Assignment - Below are some entries; write out each one of them exactly.
━━ Input data ━━
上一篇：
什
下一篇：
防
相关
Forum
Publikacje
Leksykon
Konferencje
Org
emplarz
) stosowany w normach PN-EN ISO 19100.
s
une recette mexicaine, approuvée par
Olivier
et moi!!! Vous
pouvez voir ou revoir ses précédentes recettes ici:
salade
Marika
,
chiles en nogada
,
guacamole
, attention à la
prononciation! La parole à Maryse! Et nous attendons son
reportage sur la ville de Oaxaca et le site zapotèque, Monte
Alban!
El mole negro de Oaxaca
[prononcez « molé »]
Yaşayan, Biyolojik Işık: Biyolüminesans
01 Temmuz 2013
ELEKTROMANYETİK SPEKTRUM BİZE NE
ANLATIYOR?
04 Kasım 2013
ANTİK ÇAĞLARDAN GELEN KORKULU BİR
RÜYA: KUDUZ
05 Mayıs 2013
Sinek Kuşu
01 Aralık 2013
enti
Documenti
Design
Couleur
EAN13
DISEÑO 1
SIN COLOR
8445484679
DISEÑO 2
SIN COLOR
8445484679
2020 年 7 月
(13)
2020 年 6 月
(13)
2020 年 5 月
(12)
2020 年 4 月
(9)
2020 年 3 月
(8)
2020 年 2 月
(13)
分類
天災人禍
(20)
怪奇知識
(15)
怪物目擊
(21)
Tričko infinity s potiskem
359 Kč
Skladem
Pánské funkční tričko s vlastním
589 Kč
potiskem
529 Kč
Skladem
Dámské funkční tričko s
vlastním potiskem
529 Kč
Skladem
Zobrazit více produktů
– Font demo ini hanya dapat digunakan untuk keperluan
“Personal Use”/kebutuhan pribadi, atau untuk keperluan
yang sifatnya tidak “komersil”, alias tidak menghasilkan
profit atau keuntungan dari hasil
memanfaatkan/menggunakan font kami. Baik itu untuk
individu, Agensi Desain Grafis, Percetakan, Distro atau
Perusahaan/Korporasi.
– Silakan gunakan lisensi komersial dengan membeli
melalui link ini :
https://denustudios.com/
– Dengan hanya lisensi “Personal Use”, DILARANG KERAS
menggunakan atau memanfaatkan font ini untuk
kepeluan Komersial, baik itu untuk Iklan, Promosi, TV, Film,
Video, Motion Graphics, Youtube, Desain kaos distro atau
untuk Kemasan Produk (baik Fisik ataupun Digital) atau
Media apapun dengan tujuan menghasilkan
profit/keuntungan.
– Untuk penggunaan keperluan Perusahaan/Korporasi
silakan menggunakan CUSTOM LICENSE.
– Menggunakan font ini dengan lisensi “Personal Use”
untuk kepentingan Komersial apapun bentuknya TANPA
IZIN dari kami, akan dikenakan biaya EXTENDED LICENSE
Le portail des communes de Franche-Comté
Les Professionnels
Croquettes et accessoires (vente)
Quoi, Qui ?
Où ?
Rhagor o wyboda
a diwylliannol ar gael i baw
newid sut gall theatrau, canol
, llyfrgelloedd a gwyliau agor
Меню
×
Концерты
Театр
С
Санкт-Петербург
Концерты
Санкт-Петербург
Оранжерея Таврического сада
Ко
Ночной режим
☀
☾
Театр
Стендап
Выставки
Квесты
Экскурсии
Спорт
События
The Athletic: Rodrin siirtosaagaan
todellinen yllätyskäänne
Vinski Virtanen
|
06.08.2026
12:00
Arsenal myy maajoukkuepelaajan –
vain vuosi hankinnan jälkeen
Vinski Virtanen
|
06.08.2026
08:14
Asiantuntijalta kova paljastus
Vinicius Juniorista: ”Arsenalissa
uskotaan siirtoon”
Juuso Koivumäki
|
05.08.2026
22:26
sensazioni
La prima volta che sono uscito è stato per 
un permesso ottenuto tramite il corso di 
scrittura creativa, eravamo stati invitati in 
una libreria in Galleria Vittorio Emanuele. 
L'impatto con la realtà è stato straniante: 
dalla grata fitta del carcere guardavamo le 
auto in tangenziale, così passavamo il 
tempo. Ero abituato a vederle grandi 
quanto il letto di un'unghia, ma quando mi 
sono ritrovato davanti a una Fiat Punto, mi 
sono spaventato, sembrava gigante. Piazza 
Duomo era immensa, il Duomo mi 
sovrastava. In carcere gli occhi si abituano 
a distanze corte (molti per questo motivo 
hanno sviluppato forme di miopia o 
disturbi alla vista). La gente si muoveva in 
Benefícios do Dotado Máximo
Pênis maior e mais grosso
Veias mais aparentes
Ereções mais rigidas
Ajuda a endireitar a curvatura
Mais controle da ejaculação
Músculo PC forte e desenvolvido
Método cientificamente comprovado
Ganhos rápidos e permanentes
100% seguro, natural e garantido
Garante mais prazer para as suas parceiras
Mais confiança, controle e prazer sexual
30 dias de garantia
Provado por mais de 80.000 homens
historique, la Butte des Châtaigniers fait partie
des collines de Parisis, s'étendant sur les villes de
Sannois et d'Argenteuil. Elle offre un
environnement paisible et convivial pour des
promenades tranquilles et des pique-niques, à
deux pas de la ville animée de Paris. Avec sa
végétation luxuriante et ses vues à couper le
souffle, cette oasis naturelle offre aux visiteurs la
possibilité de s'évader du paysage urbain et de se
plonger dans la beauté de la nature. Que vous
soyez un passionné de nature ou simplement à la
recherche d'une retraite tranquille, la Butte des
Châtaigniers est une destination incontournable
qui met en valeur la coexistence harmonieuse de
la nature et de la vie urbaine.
━━━
Expected answer -
上一篇：
什
下一篇：
防
相关
Forum
Publikacje
Leksykon
Konferencje
Org
emplarz
) stosowany w normach PN-EN ISO 19100.
s
une recette mexicaine, approuvée par
Olivier
et moi!!! Vous
pouvez voir ou revoir ses précédentes recettes ici:
salade
Marika
,
chiles en nogada
,
guacamole
, attention à la
prononciation! La parole à Maryse! Et nous attendons son
reportage sur la ville de Oaxaca et le site zapotèque, Monte
Alban!
El mole negro de Oaxaca
[prononcez « molé »]
Yaşayan, Biyolojik Işık: Biyolüminesans
01 Temmuz 2013
ELEKTROMANYETİK SPEKTRUM BİZE NE
ANLATIYOR?
04 Kasım 2013
ANTİK ÇAĞLARDAN GELEN KORKULU BİR
RÜYA: KUDUZ
05 Mayıs 2013
Sinek Kuşu
01 Aralık 2013
enti
Documenti
Design
Couleur
EAN13
DISEÑO 1
SIN COLOR
8445484679
DISEÑO 2
SIN COLOR
8445484679
2020 年 7 月
(13)
2020 年 6 月
(13)
2020 年 5 月
(12)
2020 年 4 月
(9)
2020 年 3 月
(8)
2020 年 2 月
(13)
分類
天災人禍
(20)
怪奇知識
(15)
怪物目擊
(21)
Tričko infinity s potiskem
359 Kč
Skladem
Pánské funkční tričko s vlastním
589 Kč
potiskem
529 Kč
Skladem
Dámské funkční tričko s
vlastním potiskem
529 Kč
Skladem
Zobrazit více produktů
– Font demo ini hanya dapat digunakan untuk keperluan
“Personal Use”/kebutuhan pribadi, atau untuk keperluan
yang sifatnya tidak “komersil”, alias tidak menghasilkan
profit atau keuntungan dari hasil
memanfaatkan/menggunakan font kami. Baik itu untuk
individu, Agensi Desain Grafis, Percetakan, Distro atau
Perusahaan/Korporasi.
– Silakan gunakan lisensi komersial dengan membeli
melalui link ini :
https://denustudios.com/
– Dengan hanya lisensi “Personal Use”, DILARANG KERAS
menggunakan atau memanfaatkan font ini untuk
kepeluan Komersial, baik itu untuk Iklan, Promosi, TV, Film,
Video, Motion Graphics, Youtube, Desain kaos distro atau
untuk Kemasan Produk (baik Fisik ataupun Digital) atau
Media apapun dengan tujuan menghasilkan
profit/keuntungan.
– Untuk penggunaan keperluan Perusahaan/Korporasi
silakan menggunakan CUSTOM LICENSE.
– Menggunakan font ini dengan lisensi “Personal Use”
untuk kepentingan Komersial apapun bentuknya TANPA
IZIN dari kami, akan dikenakan biaya EXTENDED LICENSE
Le portail des communes de Franche-Comté
Les Professionnels
Croquettes et accessoires (vente)
Quoi, Qui ?
Où ?
Rhagor o wyboda
a diwylliannol ar gael i baw
newid sut gall theatrau, canol
, llyfrgelloedd a gwyliau agor
Меню
×
Концерты
Театр
С
Санкт-Петербург
Концерты
Санкт-Петербург
Оранжерея Таврического сада
Ко
Ночной режим
☀
☾
Театр
Стендап
Выставки
Квесты
Экскурсии
Спорт
События
The Athletic: Rodrin siirtosaagaan
todellinen yllätyskäänne
Vinski Virtanen
|
06.08.2026
12:00
Arsenal myy maajoukkuepelaajan –
vain vuosi hankinnan jälkeen
Vinski Virtanen
|
06.08.2026
08:14
Asiantuntijalta kova paljastus
Vinicius Juniorista: ”Arsenalissa
uskotaan siirtoon”
Juuso Koivumäki
|
05.08.2026
22:26
sensazioni
La prima volta che sono uscito è stato per 
un permesso ottenuto tramite il corso di 
scrittura creativa, eravamo stati invitati in 
una libreria in Galleria Vittorio Emanuele. 
L'impatto con la realtà è stato straniante: 
dalla grata fitta del carcere guardavamo le 
auto in tangenziale, così passavamo il 
tempo. Ero abituato a vederle grandi 
quanto il letto di un'unghia, ma quando mi 
sono ritrovato davanti a una Fiat Punto, mi 
sono spaventato, sembrava gigante. Piazza 
Duomo era immensa, il Duomo mi 
sovrastava. In carcere gli occhi si abituano 
a distanze corte (molti per questo motivo 
hanno sviluppato forme di miopia o 
disturbi alla vista). La gente si muoveva in 
Benefícios do Dotado Máximo
Pênis maior e mais grosso
Veias mais aparentes
Ereções mais rigidas
Ajuda a endireitar a curvatura
Mais controle da ejaculação
Músculo PC forte e desenvolvido
Método cientificamente comprovado
Ganhos rápidos e permanentes
100% seguro, natural e garantido
Garante mais prazer para as suas parceiras
Mais confiança, controle e prazer sexual
30 dias de garantia
Provado por mais de 80.000 homens
historique, la Butte des Châtaigniers fait partie
des collines de Parisis, s'étendant sur les villes de
Sannois et d'Argenteuil. Elle offre un
environnement paisible et convivial pour des
promenades tranquilles et des pique-niques, à
deux pas de la ville animée de Paris. Avec sa
végétation luxuriante et ses vues à couper le
souffle, cette oasis naturelle offre aux visiteurs la
possibilité de s'évader du paysage urbain et de se
plonger dans la beauté de la nature. Que vous
soyez un passionné de nature ou simplement à la
recherche d'une retraite tranquille, la Butte des
Châtaigniers est une destination incontournable
qui met en valeur la coexistence harmonieuse de
la nature et de la vie urbaine.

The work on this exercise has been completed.